Matrix Factorizations

Singular Value Decomposition

A non-negative real value \(\sigma\) is a singular value for a matrix \(A \in \RR^{m \times n}\) if and only if there exist unit length vectors \(u \in \RR^m\) and \(v \in \RR^n\) such that \(A v = \sigma u\) and \(A^T u = \sigma v\). The vectors u and v are called left singular and right singular vectors for \(\sigma\) respectively.
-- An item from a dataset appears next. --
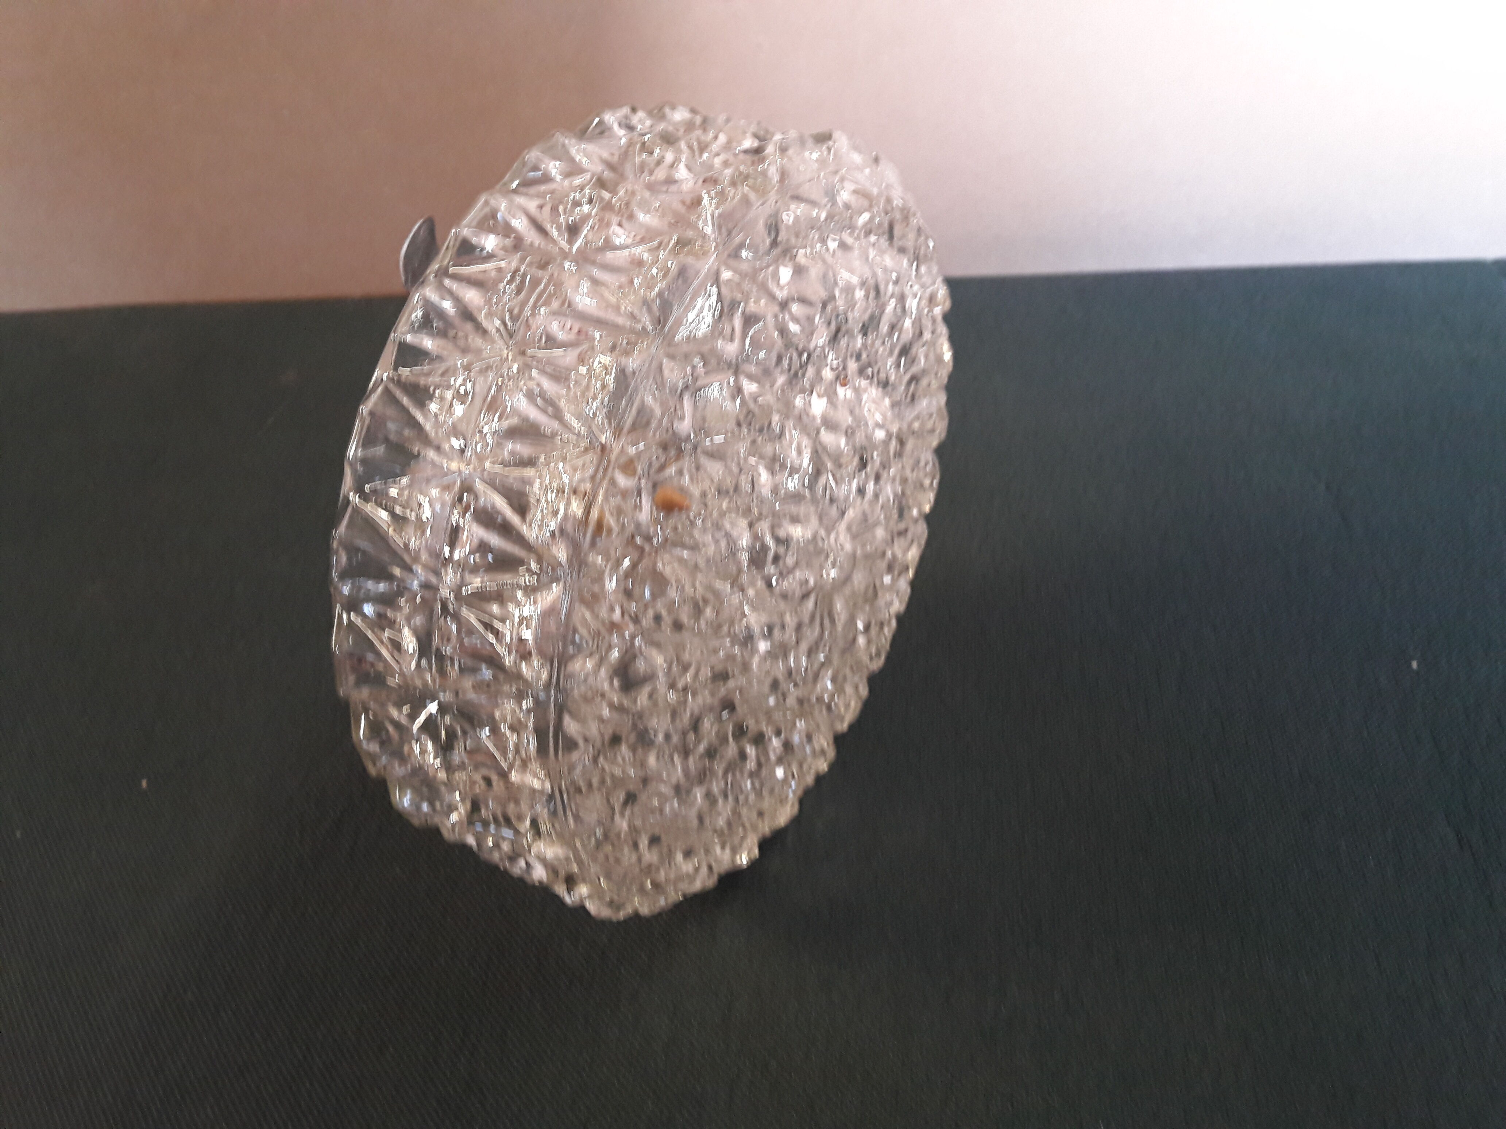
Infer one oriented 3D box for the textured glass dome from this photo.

For every \(A \in \RR^{m \times n}\) with \(k = \min(m, n)\), there exist two orthogonal matrices \(U \in \RR^{m \times m}\) and \(V \in \RR^{n \times n}\) and a sequence of real numbers \(\sigma_1 \geq \dots \geq \sigma_k \geq 0\) such that \(U^T A V = \Sigma\) where \(\Sigma = \text{diag}(\sigma_1, \dots, \sigma_k, 0, \dots, 0) \in \RR^{m \times n}\) (Extra columns or rows are filled with zeros). The decomposition of \(A\) given by \(A = U \Sigma V^T\) is called the singular value decomposition of \(A\). The first \(k\) columns of \(U\) and \(V\) are the left and right singular vectors of \(A\) corresponding to the singular values \(\sigma_1, \dots, \sigma_k\). The rank of \(A\) is equal to the number of non-zero singular values which equals the rank of \(\Sigma\). The eigen values of positive semi-definite matrices \(A^T A\) and \(A A^T\) are given by \(\sigma_1^2, \dots, \sigma_k^2\) (remaining eigen values being 0). Specifically, \(A^T A = V \Sigma^T \Sigma V^T\) and \(A A^T = U \Sigma \Sigma^T U^T\). We can rewrite \(A = \sum_{i=1}^k \sigma_i u_i v_i^T\). \(\sigma_1 u_1 v_1^T\) is rank-1 approximation of \(A\) in Frobenius norm sense. The spectral radius and \(2\)-norm of \(A\) is given by its largest singular value \(\sigma_1\). The Moore-Penrose pseudo-inverse of \(\Sigma\) is easily obtained by taking the transpose of \(\Sigma\) and inverting the non-zero singular values. Further, \(A^{\dag} = V \Sigma^{\dag} U^T\). The non-zero singular values of \(A^{\dag}\) are just reciprocals of the non-zero singular values of \(A\). Geometrically, singular values of \(A\) are the precisely the lengths of the semi-axes of the hyper-ellipsoid \(E\) defined by \(E = \{ A x | \| x \|_2 = 1 \}\) (i.e. image of the unit sphere under \(A\)). Thus, if \(A\) is a data matrix, then the SVD of \(A\) is strongly connected with the principal component analysis of \(A\).